RECORDS SHOWN:
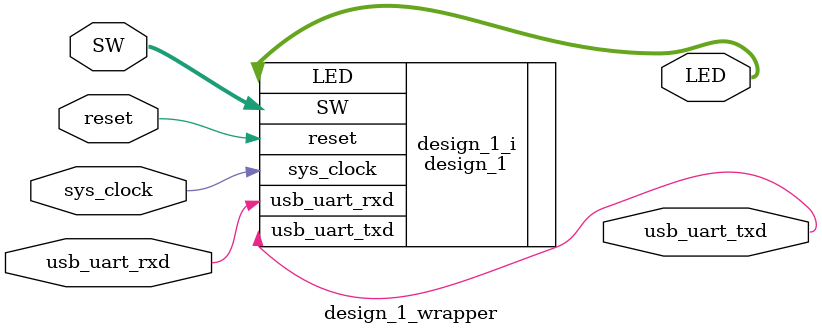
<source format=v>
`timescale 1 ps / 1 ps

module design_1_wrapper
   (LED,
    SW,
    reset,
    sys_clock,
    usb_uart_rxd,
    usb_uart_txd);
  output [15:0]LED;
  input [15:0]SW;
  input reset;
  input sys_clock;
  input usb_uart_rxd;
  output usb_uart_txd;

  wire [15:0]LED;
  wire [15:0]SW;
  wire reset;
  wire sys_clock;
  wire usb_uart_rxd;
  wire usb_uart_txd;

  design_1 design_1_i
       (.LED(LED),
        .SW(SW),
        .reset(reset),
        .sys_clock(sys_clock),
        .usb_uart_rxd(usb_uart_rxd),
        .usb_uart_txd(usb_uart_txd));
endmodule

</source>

THE TASK:
Go through the records above line by line and say how many lines include "input", giving only that number.

EXERCISE RESPONSE:
4